Vestía
de riguroso negro, algo que contrastaba en exceso con el resto de ella. Piel
blanca, pelo rubio platino y unos ojos azules con toda la claridad que unos ojos
humanos podían tener. Solo sus labios daban una nota de color que discordaba
con la lucha entre la luz y la oscuridad, solo los labios eran capaces de
llevarte al cielo o al infierno según la diosa fortuna hiciera que se levantara
ese día. A mí me llevó de un lugar al otro.
La
conocí de casualidad, como suele suceder con las mejores cosas de la vida.
Sentado en la terraza del bar de una pensión con vistas al río, entró caminando
despacio y, tras echarme una desinteresada mirada, ocupó una mesa cercana. La
observé, analicé y saqué conclusiones precipitadas, como solemos hacer cuando
nos sentimos en nuestro hábitat y seguros de nosotros mismos.
Extranjera,
de vacaciones y de paso en el pueblo, dudaba que estuviese por aquí más de un
par de días. De vida saludable, deportista por el tipo de ropa y por un cuerpo
perfectamente moldeado, seguro que se tomaría una infusión antes de abrir algún
libro sobre la historia de esta zona de España que visitaba por primera vez.
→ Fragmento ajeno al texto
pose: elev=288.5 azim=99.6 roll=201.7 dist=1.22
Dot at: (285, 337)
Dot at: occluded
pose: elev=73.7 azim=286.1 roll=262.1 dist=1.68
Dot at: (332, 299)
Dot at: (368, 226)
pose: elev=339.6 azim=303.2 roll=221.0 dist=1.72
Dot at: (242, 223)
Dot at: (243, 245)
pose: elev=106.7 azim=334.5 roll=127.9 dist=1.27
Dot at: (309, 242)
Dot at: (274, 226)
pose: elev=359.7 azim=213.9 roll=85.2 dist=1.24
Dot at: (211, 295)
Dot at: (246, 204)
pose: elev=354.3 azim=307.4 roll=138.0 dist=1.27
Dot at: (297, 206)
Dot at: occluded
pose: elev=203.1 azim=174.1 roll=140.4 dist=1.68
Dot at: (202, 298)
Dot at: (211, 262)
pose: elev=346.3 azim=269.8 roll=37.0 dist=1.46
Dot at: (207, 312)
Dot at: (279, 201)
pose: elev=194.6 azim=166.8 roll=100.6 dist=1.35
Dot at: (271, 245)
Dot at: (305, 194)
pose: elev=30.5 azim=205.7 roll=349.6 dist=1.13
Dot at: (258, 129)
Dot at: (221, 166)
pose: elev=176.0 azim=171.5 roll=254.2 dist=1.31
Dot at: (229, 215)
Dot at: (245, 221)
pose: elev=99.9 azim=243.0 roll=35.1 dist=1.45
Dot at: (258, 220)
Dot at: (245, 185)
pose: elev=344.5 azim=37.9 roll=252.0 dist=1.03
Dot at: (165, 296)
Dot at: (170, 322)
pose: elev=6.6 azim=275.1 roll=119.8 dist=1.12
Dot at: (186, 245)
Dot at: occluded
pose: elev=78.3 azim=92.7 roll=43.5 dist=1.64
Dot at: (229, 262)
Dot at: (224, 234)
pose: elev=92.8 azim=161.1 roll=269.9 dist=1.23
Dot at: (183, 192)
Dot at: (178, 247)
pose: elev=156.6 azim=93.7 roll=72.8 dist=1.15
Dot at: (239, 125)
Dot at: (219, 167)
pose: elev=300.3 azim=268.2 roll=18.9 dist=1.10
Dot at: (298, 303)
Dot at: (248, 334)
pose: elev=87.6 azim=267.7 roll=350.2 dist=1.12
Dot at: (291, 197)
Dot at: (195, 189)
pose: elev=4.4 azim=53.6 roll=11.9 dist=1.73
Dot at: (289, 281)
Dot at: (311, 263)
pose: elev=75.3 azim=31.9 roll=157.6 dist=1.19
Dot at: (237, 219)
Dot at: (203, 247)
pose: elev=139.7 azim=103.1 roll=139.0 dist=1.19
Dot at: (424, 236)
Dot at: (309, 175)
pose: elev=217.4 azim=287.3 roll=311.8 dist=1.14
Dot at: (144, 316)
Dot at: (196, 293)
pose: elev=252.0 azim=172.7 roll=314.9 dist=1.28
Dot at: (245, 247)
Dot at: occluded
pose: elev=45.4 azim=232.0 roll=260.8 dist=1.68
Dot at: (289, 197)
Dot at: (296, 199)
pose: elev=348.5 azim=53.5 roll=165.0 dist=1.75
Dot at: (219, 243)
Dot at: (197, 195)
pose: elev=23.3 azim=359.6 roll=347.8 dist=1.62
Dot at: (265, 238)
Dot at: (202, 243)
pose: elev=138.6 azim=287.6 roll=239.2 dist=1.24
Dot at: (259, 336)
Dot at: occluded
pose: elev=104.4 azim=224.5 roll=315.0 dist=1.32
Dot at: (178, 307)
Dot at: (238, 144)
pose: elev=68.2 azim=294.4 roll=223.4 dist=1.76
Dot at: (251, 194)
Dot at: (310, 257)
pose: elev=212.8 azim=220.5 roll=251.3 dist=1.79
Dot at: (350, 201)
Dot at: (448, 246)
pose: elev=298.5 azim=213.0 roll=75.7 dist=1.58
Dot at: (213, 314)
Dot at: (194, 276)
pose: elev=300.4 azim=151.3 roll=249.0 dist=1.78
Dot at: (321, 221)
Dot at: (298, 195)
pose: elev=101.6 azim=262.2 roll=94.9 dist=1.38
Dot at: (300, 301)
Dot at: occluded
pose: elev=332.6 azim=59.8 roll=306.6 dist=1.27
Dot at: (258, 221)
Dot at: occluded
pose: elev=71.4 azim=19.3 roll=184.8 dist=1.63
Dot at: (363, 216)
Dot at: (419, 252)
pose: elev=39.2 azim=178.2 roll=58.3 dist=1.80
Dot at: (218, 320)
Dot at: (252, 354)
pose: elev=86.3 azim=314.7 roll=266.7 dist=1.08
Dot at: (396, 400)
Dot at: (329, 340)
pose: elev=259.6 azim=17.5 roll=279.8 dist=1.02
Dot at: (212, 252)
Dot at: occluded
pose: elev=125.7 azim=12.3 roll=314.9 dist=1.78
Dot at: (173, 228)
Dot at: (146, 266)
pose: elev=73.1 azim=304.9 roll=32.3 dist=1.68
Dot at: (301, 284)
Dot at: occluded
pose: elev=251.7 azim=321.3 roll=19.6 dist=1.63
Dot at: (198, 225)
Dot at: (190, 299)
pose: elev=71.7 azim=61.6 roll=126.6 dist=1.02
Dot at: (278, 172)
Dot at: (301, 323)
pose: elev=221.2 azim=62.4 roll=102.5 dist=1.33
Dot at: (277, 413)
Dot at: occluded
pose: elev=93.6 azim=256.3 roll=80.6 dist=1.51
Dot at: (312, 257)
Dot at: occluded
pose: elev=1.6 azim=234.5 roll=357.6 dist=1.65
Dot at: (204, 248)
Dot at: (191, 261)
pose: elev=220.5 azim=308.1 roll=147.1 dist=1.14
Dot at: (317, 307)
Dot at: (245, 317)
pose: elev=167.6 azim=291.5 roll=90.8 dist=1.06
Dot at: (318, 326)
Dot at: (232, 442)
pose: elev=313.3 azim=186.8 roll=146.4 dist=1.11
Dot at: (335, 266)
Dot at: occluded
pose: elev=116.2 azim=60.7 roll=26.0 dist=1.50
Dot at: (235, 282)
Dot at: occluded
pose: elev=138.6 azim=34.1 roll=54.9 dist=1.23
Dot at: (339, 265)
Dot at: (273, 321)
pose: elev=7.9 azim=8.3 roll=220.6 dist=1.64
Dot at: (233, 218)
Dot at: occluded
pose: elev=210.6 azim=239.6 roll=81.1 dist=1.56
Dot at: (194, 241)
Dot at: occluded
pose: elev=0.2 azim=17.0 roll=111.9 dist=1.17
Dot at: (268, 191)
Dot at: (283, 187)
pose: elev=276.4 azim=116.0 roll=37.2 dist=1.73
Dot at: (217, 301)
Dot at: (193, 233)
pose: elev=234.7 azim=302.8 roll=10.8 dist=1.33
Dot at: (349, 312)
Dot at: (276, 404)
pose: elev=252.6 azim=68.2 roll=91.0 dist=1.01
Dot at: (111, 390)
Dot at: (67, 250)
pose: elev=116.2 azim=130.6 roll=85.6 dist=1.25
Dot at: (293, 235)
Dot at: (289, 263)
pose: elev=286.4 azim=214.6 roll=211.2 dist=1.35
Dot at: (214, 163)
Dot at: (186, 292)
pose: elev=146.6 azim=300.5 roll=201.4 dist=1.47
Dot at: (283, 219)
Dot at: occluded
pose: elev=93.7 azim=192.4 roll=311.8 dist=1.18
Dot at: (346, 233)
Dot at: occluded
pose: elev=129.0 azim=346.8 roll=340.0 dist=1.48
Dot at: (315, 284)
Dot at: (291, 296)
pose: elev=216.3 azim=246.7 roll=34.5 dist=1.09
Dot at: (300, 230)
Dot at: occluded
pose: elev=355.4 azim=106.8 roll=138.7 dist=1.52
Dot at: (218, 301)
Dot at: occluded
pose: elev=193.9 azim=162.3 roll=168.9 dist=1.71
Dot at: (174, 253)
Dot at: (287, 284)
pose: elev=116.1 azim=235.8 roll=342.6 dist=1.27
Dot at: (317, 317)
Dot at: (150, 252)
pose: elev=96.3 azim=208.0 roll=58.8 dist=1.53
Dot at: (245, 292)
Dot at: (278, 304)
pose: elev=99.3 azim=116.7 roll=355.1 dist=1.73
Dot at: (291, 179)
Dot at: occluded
Seguro que era doctora o veterinaria.
Cuando
vi que el libro que abría era una versión en inglés de “El nombre del viento”
despertó un poco más mi atención, pero fue la jarra de cerveza que dejaron en
su mesa lo que me ganó definitivamente.
-Do you like it? –osé preguntarle
con lo poco que recordaba de las clases de inglés que recibí durante mis años
de bachiller.
-La verdad es que me está
sorprendiendo gratamente –me contestó en un perfecto castellano sonriendo por
primera vez- Tanto el libro como la cerveza.
Me
atreví a acercarme para seguir con la conversación. Cerró el libro y pidió dos
jarras más. Notaba como sus ojos entraban en mis pensamientos mientras
intentaba venderle las virtudes del pueblo, crecido a medida que pasaba el
tiempo y permanecía a mi lado. Apenas hablaba de ella, ni siquiera me dijo su
nombre, solo explicó que venía del Sur y
que estaba preparando un estudio sobre las distintas costumbres del Norte de
España. Yo no podía dejar de mirar sus labios. Los imaginaba suaves y dulces,
de esos que cuando tienes pegados a los tuyos no quieres dejar ir.
-¿Y cuándo te vas?- le pregunté
intentando descubrir si podría disfrutar mucho más con su presencia.
-Ahora.
Cogió
mi mano y me arrastró escaleras arriba hasta empujarme al interior de una de
las habitaciones. Antes de poder reaccionar ya me había desnudado y cabalgaba
sobre mí. Entrelazó sus dedos con los míos impidiendo que acariciase esa piel
que tanto anhelaba, manteniendo mi boca lejos del vaivén de sus pechos, llevándome
a tocar el cielo entre suspiros y gemidos hasta que, exhausta, dejó caer su
cuerpo empapado en sudor encima del mío.
Me
besó. Nunca habría podido imaginar el tacto de esos labios, el calor de esa
lengua, la relajación de esa respiración que volvía a la calma haciendo que
Morfeo me arrastrara a su mundo a pesar de mis vanos intentos por resistirme.
La
soñé junto a mí. Paseando a orillas del río cogidos de la mano, comiendo juntos
las uvas de fin de año, de muchos fines de año. Vestida de blanco y sonriendo
mientras caminaba por el pasillo de la iglesia antes de dar el sí quiero.
Empujando el carrito de nuestros niños, envejeciendo a su lado, aunque ella
seguía siendo la joven voluptuosa de la terraza del bar de la pensión…
Desperté
en una habitación vacía. Sobre la mesita de noche, un ejemplar de “El nombre
del viento” era el único rastro de que aquel ángel (¿o demonio?) era real. Al
abrirlo, un beso de carmín rojo marcaba la primera página en lo que yo quise
entender como una despedida.
Han
pasado treinta y siete años, tres meses y un día y tal vez os pueda sonar
extraño pero, durante todo este tiempo, no ha habido ni una sola noche en la
que no haya soñado con los labios de aquella chica sin nombre.